Этот вопрос относится ко всему языку в целом, а не только к данному случаю.  Чтобы не залазить слишком глубоко я бы ограничился ссылкой на грамматистов. Если задать вопрос, а кто им дал право что-то регламентировать, то мы выйдем из лингвистики.  Если в тесте SAT такой случай фигурирует, то уверен, что не с потолка его взяли, значит, где-то такое правило есть.


----------



## Ivan_I

lena55313 said:


> Если у нас всего две вещи одного рода в определенный момент времени, тогда, наверное, можно одну из них поставить в превосходную степень. (запрета-то нет)


В этом то и вопрос. Есть или нет? В тесте, как я уже говорил, есть.


----------



## Maroseika

lena55313 said:


> В русской грамматике Барсова (1771) вот что написано:
> _Superlativus изображает преимущество какого-либо свойства в одной вещи перед всеми другими того же рода. _
> Если у нас всего две вещи одного рода в определенный момент времени, тогда, наверное, можно одну из них поставить в превосходную степень. (запрета-то нет)

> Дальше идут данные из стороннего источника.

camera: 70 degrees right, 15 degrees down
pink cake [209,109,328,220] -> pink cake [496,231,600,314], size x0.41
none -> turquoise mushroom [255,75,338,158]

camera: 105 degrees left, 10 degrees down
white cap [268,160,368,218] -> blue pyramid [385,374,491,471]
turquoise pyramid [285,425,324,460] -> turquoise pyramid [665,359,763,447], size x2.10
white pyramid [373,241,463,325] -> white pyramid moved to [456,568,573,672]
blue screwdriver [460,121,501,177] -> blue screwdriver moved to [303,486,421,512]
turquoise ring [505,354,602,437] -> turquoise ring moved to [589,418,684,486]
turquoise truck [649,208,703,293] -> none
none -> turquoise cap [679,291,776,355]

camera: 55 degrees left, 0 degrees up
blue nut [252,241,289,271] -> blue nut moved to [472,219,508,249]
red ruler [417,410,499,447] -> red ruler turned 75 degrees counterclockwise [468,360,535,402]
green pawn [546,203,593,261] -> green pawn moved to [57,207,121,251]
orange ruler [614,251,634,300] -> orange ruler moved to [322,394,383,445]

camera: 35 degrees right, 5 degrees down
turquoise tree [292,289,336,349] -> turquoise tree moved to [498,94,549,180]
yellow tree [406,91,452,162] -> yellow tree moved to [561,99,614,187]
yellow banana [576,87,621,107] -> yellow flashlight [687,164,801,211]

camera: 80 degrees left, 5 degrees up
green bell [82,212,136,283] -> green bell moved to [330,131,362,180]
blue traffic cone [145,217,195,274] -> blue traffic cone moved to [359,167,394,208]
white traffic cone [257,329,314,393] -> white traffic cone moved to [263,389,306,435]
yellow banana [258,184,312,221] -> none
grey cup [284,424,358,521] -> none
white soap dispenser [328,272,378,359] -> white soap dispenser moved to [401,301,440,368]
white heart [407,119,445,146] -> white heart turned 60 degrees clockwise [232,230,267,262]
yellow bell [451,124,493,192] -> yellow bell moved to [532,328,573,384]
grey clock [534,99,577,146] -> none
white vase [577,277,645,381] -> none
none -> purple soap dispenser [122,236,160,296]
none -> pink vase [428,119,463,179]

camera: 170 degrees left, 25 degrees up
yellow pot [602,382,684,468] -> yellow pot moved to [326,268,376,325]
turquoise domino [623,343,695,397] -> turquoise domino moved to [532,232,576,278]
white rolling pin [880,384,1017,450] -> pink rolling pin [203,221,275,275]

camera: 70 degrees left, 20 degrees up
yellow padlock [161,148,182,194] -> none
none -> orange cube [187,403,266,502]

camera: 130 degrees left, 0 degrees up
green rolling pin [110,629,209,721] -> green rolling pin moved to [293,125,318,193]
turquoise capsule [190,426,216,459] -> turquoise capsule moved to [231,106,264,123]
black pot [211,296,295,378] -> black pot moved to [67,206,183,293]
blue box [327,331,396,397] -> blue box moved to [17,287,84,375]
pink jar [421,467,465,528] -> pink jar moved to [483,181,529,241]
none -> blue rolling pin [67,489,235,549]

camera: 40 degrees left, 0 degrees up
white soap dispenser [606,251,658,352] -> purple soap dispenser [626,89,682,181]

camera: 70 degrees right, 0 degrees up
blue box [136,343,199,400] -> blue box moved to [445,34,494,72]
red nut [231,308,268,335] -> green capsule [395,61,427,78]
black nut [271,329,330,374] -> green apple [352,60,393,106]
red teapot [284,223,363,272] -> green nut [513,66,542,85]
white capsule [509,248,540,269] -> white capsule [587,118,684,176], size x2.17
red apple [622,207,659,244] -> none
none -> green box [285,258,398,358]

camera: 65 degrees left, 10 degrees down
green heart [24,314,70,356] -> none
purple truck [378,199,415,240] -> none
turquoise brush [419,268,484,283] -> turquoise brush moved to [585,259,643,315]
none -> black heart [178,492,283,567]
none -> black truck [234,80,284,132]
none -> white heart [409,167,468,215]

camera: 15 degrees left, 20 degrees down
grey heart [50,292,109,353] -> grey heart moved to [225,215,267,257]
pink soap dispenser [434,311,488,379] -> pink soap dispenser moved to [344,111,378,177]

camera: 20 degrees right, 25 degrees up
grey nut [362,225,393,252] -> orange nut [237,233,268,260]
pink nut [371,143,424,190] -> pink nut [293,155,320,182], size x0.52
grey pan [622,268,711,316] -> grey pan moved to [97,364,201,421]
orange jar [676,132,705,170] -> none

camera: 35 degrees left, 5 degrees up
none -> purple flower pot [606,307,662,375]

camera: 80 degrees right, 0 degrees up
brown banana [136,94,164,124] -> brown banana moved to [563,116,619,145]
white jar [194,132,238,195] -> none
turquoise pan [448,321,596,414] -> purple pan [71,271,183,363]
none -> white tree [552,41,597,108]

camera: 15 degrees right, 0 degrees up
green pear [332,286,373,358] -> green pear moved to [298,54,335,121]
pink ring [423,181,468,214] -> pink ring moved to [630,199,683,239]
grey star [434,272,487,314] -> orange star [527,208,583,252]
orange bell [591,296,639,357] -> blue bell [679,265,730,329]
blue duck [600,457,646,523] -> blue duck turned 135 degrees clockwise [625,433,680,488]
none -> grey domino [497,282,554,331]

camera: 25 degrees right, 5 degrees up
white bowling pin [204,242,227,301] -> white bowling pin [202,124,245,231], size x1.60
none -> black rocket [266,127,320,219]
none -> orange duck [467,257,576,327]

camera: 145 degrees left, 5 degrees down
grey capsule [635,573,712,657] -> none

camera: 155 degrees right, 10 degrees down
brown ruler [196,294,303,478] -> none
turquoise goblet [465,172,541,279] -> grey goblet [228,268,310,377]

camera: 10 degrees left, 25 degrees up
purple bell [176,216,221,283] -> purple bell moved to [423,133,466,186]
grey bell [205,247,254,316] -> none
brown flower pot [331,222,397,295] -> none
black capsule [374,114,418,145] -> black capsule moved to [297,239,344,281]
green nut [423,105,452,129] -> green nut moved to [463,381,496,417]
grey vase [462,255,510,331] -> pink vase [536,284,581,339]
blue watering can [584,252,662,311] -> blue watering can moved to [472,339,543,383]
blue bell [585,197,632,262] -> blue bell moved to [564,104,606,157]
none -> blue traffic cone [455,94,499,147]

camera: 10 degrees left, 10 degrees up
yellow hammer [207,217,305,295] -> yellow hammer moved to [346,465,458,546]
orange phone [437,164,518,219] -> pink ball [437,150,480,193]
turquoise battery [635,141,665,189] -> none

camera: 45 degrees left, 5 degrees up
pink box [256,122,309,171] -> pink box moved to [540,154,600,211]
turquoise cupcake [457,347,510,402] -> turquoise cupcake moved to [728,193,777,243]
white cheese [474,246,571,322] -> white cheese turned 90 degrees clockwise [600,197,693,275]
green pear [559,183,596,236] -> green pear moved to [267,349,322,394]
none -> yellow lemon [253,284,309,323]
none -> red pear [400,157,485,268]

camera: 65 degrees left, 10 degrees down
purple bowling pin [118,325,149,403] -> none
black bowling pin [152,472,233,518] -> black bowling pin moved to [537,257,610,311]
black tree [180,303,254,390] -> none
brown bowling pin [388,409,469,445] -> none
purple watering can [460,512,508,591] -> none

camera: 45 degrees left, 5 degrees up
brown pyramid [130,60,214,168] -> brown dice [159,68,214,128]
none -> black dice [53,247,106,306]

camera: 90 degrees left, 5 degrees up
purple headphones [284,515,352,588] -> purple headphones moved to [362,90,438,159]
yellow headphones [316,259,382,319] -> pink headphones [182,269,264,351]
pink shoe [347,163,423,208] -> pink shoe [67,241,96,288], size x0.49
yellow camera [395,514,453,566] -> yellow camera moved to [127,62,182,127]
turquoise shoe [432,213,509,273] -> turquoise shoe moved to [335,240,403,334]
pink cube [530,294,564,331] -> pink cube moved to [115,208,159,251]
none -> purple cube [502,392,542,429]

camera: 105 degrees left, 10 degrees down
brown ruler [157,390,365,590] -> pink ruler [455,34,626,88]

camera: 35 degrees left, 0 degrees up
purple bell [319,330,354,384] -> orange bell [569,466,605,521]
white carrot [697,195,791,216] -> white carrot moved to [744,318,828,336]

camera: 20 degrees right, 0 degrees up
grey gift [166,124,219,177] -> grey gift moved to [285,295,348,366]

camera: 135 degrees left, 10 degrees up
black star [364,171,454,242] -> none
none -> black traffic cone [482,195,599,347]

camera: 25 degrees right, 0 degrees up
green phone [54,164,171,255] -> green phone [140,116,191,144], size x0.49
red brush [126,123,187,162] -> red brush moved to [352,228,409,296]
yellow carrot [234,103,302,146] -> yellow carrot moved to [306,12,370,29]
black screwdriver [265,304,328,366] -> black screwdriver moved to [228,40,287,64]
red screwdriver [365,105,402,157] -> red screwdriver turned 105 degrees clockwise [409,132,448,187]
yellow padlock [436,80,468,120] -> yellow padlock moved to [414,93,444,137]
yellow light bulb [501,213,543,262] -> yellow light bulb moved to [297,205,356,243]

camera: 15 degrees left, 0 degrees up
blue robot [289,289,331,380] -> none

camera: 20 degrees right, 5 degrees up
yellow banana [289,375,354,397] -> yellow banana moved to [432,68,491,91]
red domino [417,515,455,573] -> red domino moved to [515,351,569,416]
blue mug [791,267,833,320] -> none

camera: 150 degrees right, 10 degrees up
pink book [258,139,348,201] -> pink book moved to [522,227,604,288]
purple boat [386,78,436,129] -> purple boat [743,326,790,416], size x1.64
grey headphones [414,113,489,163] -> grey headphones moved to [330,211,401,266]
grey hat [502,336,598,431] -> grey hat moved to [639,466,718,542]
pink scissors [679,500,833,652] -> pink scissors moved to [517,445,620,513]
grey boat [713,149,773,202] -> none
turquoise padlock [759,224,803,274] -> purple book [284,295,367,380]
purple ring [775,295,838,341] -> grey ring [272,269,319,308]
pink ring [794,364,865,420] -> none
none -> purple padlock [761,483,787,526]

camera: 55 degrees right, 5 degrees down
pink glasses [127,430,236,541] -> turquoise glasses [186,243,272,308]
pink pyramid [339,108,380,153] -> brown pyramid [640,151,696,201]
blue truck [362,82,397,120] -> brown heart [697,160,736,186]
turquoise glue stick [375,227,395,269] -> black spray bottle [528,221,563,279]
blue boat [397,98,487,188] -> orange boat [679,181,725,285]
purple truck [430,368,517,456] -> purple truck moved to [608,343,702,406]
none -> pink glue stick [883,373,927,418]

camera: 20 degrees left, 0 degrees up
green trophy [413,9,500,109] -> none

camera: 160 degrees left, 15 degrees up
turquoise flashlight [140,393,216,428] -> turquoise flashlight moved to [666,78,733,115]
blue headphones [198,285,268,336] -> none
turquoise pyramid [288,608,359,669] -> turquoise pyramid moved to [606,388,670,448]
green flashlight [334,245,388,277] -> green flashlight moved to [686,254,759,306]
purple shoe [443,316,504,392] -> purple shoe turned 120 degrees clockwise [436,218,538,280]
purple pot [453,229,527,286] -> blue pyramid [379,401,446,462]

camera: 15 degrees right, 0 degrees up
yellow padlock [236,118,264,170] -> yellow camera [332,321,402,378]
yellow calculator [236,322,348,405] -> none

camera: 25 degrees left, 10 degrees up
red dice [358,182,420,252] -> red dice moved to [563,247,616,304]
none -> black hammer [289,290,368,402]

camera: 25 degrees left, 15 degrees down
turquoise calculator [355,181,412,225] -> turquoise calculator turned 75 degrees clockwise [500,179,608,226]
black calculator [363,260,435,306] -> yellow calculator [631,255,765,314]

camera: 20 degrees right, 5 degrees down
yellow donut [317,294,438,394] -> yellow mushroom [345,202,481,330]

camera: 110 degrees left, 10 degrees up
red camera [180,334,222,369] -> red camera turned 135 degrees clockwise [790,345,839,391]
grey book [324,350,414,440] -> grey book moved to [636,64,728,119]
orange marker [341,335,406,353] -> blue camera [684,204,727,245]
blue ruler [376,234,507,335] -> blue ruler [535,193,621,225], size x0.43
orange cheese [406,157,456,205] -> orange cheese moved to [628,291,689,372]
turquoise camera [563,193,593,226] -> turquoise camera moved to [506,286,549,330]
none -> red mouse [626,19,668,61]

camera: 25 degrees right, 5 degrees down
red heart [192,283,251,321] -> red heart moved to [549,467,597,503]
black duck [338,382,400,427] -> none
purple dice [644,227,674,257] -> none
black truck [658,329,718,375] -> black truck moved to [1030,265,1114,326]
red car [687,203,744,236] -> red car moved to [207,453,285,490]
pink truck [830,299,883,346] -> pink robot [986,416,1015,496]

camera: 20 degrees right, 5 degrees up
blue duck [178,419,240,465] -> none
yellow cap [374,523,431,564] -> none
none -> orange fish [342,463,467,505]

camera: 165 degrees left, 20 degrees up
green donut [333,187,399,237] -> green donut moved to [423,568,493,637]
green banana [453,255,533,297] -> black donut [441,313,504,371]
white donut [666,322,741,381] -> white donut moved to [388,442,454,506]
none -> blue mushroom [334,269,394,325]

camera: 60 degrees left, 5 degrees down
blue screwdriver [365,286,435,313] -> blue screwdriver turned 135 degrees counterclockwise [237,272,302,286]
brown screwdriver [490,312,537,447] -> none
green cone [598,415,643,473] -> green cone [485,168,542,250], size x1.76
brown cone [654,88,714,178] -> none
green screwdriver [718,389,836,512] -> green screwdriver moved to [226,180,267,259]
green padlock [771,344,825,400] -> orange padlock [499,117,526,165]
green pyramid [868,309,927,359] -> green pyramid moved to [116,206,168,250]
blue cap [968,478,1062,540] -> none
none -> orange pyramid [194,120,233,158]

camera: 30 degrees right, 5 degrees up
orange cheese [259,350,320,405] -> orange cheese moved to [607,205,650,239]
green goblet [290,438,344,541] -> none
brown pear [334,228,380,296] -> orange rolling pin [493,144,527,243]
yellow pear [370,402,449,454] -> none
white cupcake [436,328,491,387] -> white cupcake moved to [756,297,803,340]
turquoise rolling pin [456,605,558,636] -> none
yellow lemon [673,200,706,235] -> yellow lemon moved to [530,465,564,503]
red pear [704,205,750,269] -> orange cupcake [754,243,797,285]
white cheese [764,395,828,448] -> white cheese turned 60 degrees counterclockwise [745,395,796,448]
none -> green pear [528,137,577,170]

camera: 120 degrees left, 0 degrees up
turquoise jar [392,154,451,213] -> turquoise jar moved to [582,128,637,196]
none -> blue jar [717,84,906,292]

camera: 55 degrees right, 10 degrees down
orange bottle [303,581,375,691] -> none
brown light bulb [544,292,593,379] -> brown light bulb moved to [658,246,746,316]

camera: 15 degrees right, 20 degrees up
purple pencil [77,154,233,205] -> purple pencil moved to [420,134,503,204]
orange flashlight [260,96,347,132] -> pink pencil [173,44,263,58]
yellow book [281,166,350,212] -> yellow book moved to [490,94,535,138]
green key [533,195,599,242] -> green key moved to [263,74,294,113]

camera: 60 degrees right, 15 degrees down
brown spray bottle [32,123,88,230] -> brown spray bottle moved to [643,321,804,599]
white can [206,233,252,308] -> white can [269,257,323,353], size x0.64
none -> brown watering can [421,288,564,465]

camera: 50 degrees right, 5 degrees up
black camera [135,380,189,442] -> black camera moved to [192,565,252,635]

Запрет следует из определения: "*над всеми другими*". Если предметов всего два, то остается один, а не "все другие". 
То же у Брокгауза и Ефрона (1909): "Прилагательное имя в такой форме, которая показывает, что известное качество, обозначаемое корнем, присуще предмету в высшей степени сравнительно *со многими или всеми другими*, обладающими тем же качеством".


----------



## lena55313

Я все-таки пытаюсь в английском найти, когда это правило появилось. Если в 1898 Свит о нем упоминает, значит оно уже было. А вот найти не могу. Зато нашла шикарную книгу The English Grammar by William Cobbett. Образец предписательной грамматики.))) Человек шеймит в хвост и в гриву безграмотных политиков и писателей своего времени. Но о запрете использовать _Superlative_ тоже ничего нет. Есть только, что нельзя сравнивать несравнимое, и нельзя быть more honest.


----------